Fifth graders at Watkins Elementary School will recite the entire “I Have a Dream” speech at 1 p.m. Friday, standing where King delivered the speech in 1963.

Nearly 100 students have been practicing their lines in the Watkins cafeteria for the past two months, taking the last 15 minutes of every school day to rehearse, assistant principal Anthony Lawson said. They first got their lines before Thanksgiving.

“The kids are as passionate about it as the teachers are,” he said. “They knew as fourth graders that they would be doing it this year, and this is their big moment.”

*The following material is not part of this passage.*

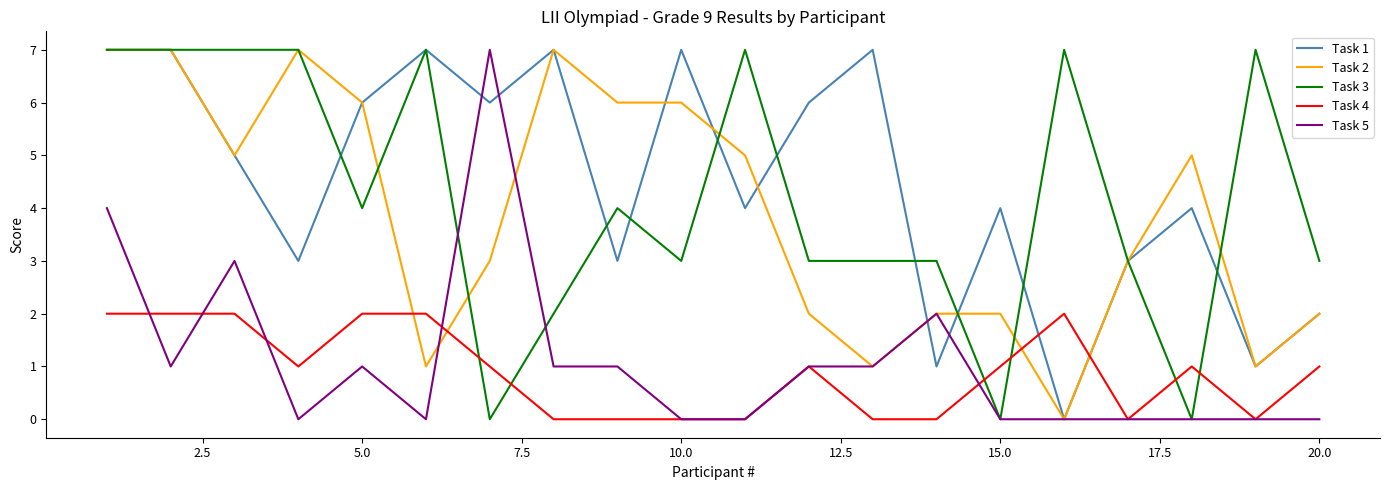

What is the maximum value shown in the chart?

7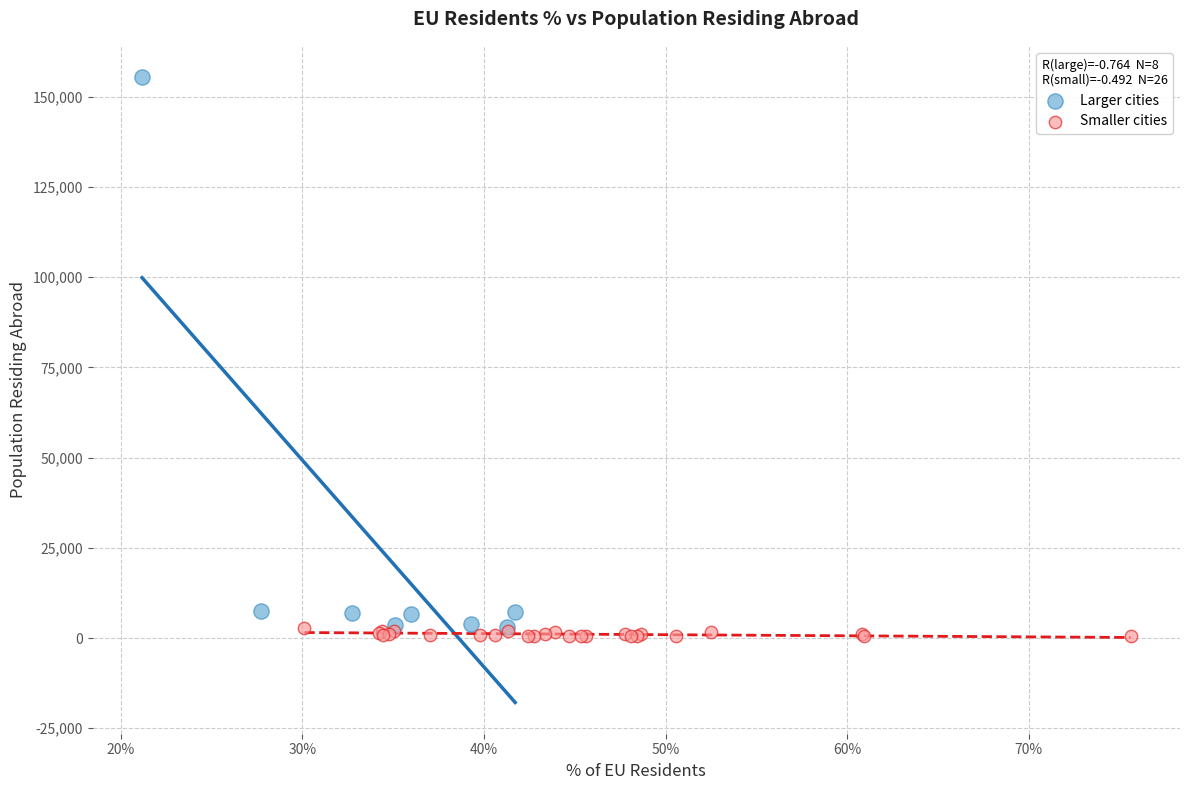

Which series contains the highest Y value?

Larger cities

Students at the 420 12th St. SE school have read the speech on the steps of the Lincoln Memorial for at least the past seven years, Lawson said. Video from the reading last year shows smiling children taking turns at the podium and raising their arms as they shout the final words of the speech: “Free at last! Free at last! Thank God Almighty, we are free at last!”

“Dr. King was like a really big person in the civil rights movement, so it felt good to honor his legacy,” one girl said on camera after participating in the reading.

“I feel awesome right now, like I jumped off a plane,” another beaming student said.